Textabschnitt:
- - -

Postfächer dürfen vom Arbeitgeber nicht anlasslos gesperrt werden
Ebenfalls in Italien wurde das Firmen-Emailkonto eines Beschäftigten gesperrt. Der Arbeitnehmer meldete den Vorfall dem Unternehmen und bat um Wiederherstellung des Postfachs, in dem sowohl private als auch geschäftliche E-Mails lagen. Die italienische Datenschutzbehörde hat den Arbeitgeber „Palumbo Superyacht Ancona srl“ eine Geldstrafe von 50.000 Euro auferlegt, die jedoch zuerst einmal nicht bezahlt wurde. Die Behörde ermittelte folglich weiter und stellt weitere Verstöße fest. So reagierte man beispielsweise nicht auf Auskunftsersuchen und verstieß gegen das Prinzip der Datenminimierung.
Gegen Jahresende wurde es dann noch mal richtig teuer für einige Konzerne, zu deren Kerngeschäft die Datenverarbeitung zählt. Zwar ging es bei diesen Urteilen gegen die Tech-Riesen meta (facebook Irland) oder Epic Games nicht um Beschäftigtendatenschutz und es wurde im Fall von Epic Games auch nicht von einer Europäischen Datenschutzbehörde rechtgesprochen – es zeigt jedoch, dass Verstöße gegen datenschutzrechtliche Vorgaben, die in der DSGVO verankert sind, auch in Drittstaaten teuer werden können.

- - -

Aufgeführte Einträge:
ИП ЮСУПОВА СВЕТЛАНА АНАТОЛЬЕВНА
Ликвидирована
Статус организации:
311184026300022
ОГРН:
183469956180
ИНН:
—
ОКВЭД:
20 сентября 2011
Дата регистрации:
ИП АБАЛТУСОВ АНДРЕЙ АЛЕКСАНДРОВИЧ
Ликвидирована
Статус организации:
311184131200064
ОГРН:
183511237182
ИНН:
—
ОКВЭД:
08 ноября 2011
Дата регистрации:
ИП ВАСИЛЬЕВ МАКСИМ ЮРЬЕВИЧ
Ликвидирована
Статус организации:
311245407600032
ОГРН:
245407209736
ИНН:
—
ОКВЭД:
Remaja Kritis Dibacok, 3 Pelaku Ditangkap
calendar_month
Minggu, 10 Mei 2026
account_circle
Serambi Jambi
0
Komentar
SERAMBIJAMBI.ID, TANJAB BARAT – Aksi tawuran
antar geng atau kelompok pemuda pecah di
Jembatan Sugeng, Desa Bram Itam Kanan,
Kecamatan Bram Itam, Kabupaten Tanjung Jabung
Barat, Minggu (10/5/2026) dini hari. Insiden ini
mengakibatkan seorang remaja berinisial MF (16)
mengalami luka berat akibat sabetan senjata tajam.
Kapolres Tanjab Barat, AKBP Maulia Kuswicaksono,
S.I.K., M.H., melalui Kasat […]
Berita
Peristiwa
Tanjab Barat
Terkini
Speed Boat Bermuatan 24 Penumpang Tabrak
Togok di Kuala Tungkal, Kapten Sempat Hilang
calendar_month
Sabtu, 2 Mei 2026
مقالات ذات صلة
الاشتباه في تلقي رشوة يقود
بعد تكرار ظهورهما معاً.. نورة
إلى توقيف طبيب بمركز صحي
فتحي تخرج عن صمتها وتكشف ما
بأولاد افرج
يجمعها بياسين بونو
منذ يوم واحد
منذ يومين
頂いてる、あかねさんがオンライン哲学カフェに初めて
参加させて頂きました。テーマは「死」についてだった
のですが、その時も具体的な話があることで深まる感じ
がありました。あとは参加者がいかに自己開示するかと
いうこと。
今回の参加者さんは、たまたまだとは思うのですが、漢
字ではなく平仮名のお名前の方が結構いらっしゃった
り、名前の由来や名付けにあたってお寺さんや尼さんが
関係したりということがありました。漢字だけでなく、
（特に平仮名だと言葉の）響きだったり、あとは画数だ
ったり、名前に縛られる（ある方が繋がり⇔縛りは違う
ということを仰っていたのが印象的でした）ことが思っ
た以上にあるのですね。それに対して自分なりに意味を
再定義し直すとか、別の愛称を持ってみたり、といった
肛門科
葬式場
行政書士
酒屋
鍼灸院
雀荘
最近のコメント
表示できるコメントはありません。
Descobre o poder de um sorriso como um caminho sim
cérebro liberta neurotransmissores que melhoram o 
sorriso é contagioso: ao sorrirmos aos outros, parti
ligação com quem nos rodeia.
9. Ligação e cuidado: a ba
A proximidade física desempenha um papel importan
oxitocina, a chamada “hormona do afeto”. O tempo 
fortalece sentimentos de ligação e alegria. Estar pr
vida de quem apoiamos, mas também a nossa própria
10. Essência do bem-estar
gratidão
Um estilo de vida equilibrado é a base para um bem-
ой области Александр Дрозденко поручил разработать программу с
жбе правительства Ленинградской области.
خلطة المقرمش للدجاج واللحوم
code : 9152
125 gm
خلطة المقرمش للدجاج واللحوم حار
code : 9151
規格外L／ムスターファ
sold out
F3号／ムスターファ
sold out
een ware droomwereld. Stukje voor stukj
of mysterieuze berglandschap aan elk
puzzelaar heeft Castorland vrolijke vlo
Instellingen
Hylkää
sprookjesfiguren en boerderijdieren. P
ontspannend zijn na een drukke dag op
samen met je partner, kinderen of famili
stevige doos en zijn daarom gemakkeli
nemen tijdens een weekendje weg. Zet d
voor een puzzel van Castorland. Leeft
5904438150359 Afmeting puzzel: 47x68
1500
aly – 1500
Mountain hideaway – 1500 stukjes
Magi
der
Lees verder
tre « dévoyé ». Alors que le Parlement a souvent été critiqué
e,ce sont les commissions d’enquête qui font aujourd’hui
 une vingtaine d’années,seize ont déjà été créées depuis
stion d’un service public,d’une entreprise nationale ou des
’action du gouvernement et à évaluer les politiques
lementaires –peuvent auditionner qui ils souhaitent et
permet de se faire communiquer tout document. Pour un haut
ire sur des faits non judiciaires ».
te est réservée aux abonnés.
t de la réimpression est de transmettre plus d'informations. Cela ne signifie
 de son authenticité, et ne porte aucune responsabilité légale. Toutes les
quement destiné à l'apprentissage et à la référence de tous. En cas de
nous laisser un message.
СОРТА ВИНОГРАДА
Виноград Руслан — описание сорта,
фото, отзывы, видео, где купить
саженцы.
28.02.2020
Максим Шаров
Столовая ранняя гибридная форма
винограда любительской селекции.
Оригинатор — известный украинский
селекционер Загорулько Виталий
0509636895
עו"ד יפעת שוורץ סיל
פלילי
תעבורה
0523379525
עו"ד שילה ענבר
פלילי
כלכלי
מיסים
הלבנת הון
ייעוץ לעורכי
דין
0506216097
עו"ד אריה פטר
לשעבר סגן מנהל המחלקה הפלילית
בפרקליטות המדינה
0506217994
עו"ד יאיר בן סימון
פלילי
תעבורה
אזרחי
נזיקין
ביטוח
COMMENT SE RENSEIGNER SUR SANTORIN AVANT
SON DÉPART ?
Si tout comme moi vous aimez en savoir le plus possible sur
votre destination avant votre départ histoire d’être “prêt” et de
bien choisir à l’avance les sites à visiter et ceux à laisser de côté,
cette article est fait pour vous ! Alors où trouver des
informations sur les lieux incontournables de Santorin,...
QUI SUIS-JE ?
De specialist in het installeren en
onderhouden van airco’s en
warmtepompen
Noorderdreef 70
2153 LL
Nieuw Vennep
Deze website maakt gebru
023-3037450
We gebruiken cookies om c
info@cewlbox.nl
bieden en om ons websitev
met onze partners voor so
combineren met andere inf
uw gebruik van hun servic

- - -

Arbeitsauftrag 1: Wie hoch war laut dem Textabschnitt die Geldstrafe, die die italienische Datenschutzbehörde dem Arbeitgeber auferlegte?
Arbeitsauftrag 2: Entnimm dem Textabschnitt wortgetreu die Passage von „Postfächer dürfen vom“ bis einschließlich „Prinzip der Datenminimierung.“.

Lösung 1: 50.000 Euro.

Lösung 2:
Postfächer dürfen vom Arbeitgeber nicht anlasslos gesperrt werden
Ebenfalls in Italien wurde das Firmen-Emailkonto eines Beschäftigten gesperrt. Der Arbeitnehmer meldete den Vorfall dem Unternehmen und bat um Wiederherstellung des Postfachs, in dem sowohl private als auch geschäftliche E-Mails lagen. Die italienische Datenschutzbehörde hat den Arbeitgeber „Palumbo Superyacht Ancona srl“ eine Geldstrafe von 50.000 Euro auferlegt, die jedoch zuerst einmal nicht bezahlt wurde. Die Behörde ermittelte folglich weiter und stellt weitere Verstöße fest. So reagierte man beispielsweise nicht auf Auskunftsersuchen und verstieß gegen das Prinzip der Datenminimierung.